◆ **Challenge**: Rewrite the items from the first line through the line with "genus: Symphytum", replacing "phylum" with "division" and leaving everything else unchanged.

◇ ◇ ◇ ◇

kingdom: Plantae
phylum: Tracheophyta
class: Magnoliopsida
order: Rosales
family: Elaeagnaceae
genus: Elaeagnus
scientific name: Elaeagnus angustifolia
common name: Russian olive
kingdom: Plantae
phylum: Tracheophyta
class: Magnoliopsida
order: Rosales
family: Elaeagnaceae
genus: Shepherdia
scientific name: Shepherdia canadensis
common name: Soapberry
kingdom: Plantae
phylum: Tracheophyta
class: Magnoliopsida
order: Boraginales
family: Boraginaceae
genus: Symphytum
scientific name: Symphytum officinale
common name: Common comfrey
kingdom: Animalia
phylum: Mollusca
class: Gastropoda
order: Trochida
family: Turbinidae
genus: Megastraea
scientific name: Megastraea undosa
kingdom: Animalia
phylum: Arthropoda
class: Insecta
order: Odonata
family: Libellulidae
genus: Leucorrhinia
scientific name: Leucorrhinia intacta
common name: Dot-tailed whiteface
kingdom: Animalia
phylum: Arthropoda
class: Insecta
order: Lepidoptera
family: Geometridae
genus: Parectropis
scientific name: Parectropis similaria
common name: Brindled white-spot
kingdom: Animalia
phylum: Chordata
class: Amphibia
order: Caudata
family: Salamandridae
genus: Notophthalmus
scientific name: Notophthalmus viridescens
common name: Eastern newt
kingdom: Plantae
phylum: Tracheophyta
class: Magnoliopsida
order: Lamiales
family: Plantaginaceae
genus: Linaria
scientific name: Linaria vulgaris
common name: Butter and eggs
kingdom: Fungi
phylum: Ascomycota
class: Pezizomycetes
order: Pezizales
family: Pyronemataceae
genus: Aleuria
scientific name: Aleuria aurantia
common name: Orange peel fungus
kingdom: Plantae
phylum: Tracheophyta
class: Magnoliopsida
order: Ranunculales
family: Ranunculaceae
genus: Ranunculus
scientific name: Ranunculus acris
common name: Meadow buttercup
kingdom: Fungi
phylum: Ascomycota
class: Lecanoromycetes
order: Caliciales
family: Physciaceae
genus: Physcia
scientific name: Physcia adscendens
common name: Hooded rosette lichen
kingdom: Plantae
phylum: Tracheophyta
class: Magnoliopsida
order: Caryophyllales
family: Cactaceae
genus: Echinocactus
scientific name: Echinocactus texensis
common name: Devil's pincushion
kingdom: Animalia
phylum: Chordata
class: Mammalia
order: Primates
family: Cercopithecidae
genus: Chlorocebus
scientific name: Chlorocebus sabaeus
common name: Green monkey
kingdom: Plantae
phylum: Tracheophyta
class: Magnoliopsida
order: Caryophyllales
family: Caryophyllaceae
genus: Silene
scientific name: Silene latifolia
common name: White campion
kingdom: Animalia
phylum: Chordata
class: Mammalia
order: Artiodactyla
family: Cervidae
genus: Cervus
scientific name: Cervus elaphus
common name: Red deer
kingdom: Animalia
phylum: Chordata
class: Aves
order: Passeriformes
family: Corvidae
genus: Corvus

◇ ◇ ◇ ◇

◆ **Solution**:
kingdom: Plantae
division: Tracheophyta
class: Magnoliopsida
order: Rosales
family: Elaeagnaceae
genus: Elaeagnus
scientific name: Elaeagnus angustifolia
common name: Russian olive
kingdom: Plantae
division: Tracheophyta
class: Magnoliopsida
order: Rosales
family: Elaeagnaceae
genus: Shepherdia
scientific name: Shepherdia canadensis
common name: Soapberry
kingdom: Plantae
division: Tracheophyta
class: Magnoliopsida
order: Boraginales
family: Boraginaceae
genus: Symphytum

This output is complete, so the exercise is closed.